Is there any tutorial for that Chris? Can you divert me to some resources where I can acquire knowledge about that please?

You’d do Automatically Discover Missing Physics by Embedding Machine Learning into Differential Equations · Overview of Julia's SciML but on a PDE discretization

I’m not understanding anything of the content which you had shared Chris…I’m entirely new to this ecosystem…can you help me further? Please…?
Also I tried to stick with the neuralPDE framework, why is that my data loss is not decreasing below 1e-2 and my predicted flow field is able to capture the flow structure but then when I try to estimate the gradients at the wall, I quantitatively underestimate the result from the PINN predicted solutions at the wall…

That’s a property of PINNs. They don’t tend to converge as far as normal PDE solvers

Then what is the prompt solution for this Chris? I’m stuck…can you kindly guide me on that please??

Take a step back. What are you trying to do?

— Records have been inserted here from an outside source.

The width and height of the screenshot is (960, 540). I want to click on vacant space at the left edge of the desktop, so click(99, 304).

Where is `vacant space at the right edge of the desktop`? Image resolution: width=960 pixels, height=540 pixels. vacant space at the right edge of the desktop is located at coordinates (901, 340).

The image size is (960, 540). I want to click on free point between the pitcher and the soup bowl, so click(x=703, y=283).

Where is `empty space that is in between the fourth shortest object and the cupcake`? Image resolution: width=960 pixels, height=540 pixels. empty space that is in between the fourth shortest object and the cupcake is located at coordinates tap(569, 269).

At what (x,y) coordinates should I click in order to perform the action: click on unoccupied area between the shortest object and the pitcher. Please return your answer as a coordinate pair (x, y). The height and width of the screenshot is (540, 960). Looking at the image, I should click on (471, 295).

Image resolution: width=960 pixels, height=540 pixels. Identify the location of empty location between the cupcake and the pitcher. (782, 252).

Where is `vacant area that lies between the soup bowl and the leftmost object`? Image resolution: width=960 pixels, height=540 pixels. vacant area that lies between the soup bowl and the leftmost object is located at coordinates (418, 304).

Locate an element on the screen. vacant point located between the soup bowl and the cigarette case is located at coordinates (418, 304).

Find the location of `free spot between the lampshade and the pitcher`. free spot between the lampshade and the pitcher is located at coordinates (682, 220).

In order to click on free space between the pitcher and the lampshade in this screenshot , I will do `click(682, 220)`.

Ok I can explain the entire story and if possible please guide me on this regard Chris…
What I’m rying to do is…Basically, imagine i have a flow over a heated flat plate placed inside a square duct. Now I try to experimentally acquire the whole field velocity and temperature data using optical techniques. Now the problem is the optical technqiues do not have enough resolution to accurately capture the near wall gradients. So I thought, Ok! I have the experimental data accurate enough above the wall and I can use PINN’s to estimate the flow structure close to the wall…Firstly does this make sense to use PINN’s to do that? I though it does and I proceeded for which I get poor convergence and underpredicted flow quantities close to the wall…I had given appropriate boundary conditions in the neuralPDE framework, but looking at the solution, it seems that the boundary conditions are not satisfied in the PINN predicted solution fields. But I must say the flow structures in the far field region match well with that of the experimental data…So the list of problems are:-

  1. Poor convergence especially the data loss term, whcih affects the total loss because my total_loss = PDE_Loss + BC_Loss + DataLoss
  2. Underestimated solution field when predicting from the neural network.
  3. Very slow process…
    Can you please show me some path or shed light on this regard to help me solve the problem efficiently…I would be really grateful to you Chris…


I had just come across one of your research articles where this was mentioned. My problem is similar to this one Chris. I’m using the continuity, x,y momentum and energy equations (RANS formulation for turbulent fows) where I have the data for the turbulent shear stress and turbulent heat flux from experiments. I tried to implement this in the neuralPDE framework. Now can you guide me for solving the problem using the UDE implementation ? Just few hint points or some directives would help me solve the problem…please?